# Great Week Of Cobia Catching



## jetskibrian (May 13, 2010)

I have had a great week of catching Cobia in the Chesapeake Bay while on my Jet Ski. Went out 6 times, a couple hours each time and have caught 30 plus fish up to 52 inches. Most on live eels and a couple on bucktails, my favorite time time of year is right now as they are hanging around buoys so it makes it easier for me to catch them. Still a work out getting the bigger ones in the net and on to my Jet Ski. One of my large nets got shredded by a 60 pounder that ripped it up and got out, little to green Ha!

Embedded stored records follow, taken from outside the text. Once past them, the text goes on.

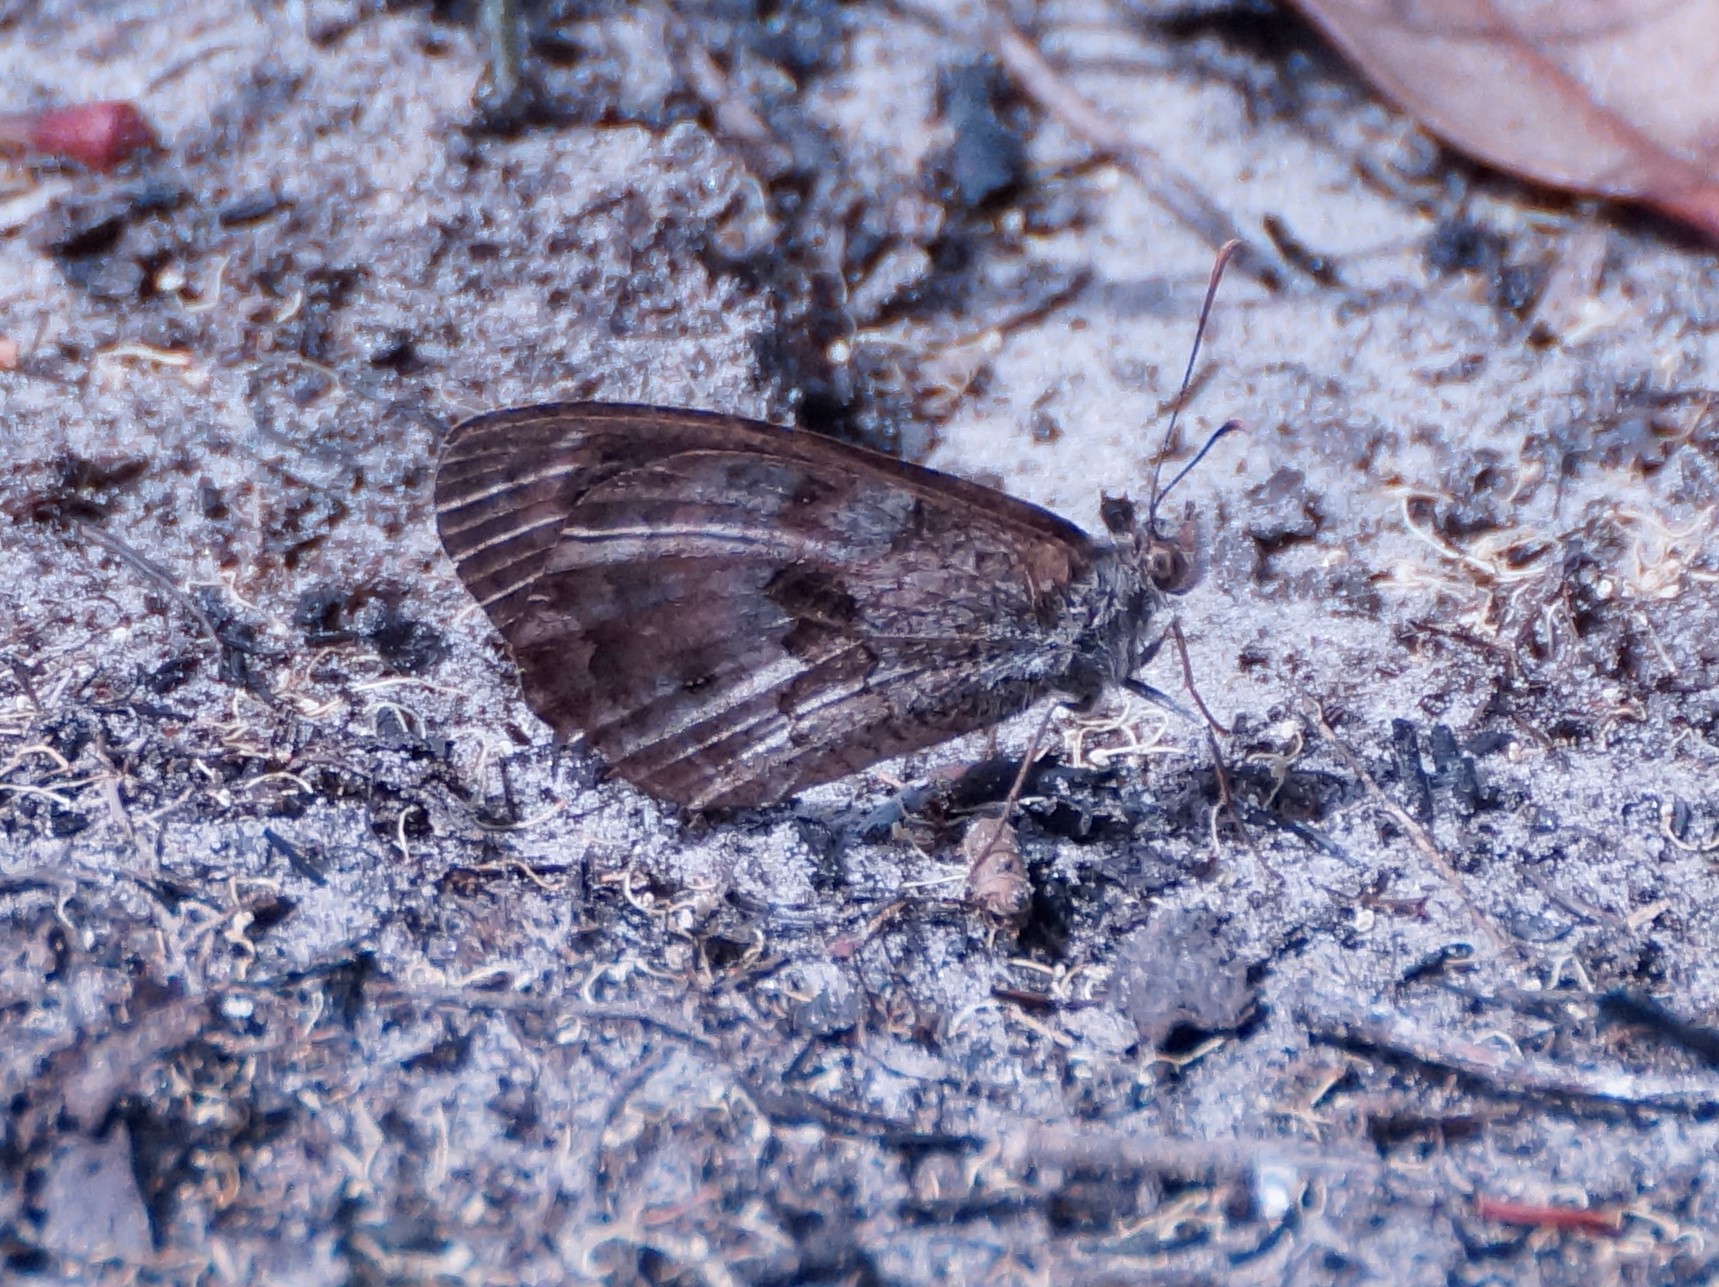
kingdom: Animalia
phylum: Arthropoda
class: Insecta
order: Lepidoptera
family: Nymphalidae
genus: Geitoneura
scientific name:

Of Course I Still Take a lot of Pics.

Under a Moon Lit Sky Last Night



The Resident Bald Eagle in my Front Yard



Egret in the Back Yard



Every Day is Fathers Day when it comes to fresh fish. Having my Mom and Dad over for dinner.


----------



## fishingcacher (Mar 29, 2008)

Wonderful as always!


----------



## BullyARed (Jun 19, 2010)

fishingcacher said:


> Wonderful as always!


 X2......


----------



## Trouthunter (Dec 18, 1998)

Great stuff as always!

TH


----------



## saltwatersensations (Aug 30, 2004)

Nice


----------